__Excerpted text__
* * * * * * * * *

Also in the UK, I don’t know what it is a like in other countries it is actually the RNIB, the Royal National Institute for the Blind, who chooses what to publish. They decided that it wasn’t suitable for blind people to read about the conspiracy theories around the assassination of Kennedy, and they wouldn’t publish the first book on that subject. This of course has to change for other reasons, but it is still around, and that is just formal books, what about brochures, leaflets and flyers that we see all over the place, all of the ephemeral material. How do you get access to that? Okay that was the situation for blind people and visually impaired people.

There is some information in sign language. There are a few sign language DVD’s and videos available in the UK but they are like illuminated manuscripts during the middle ages, that was my best analogy. I have been privileged once or twice in the past ten years of working in this field to be allowed to see one or two untouched, but literally only one or two. So I rest my case on an information desert.

Now as this is a historical conference I am going to try and give you a bit of history of this area of accessibility and then end up by talking about the situation now and in the future. And I found this very interesting I just have to say, because I think in many new technology areas we tend to forget our history and we’re not recording our history. Because I went to the web, I believe it is a good source of information and there were all kinds of things I wanted to check and I couldn’t find it on the web. So I actually ended up sending out email asking, do you remember when that happened?

* * * * * * * * *

__Material supplied__
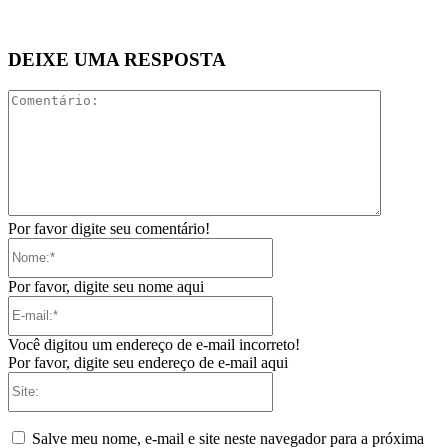
DEIXE UMA RESPOSTA
Comentári
Por favor digite seu comentário!
Nome:*
Por favor, digite seu nome aqui
E-
mail:*
Você digitou um endereço de e-mail incorreto!
Por favor, digite seu endereço de e-mail aqui
Site:
Salve meu nome, e-mail e site neste navegador para a próxima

* * * * * * * * *

__Activity__
Which kinds of ephemeral material does the accessibility talk name?

__Output__
Brochures, leaflets, and flyers.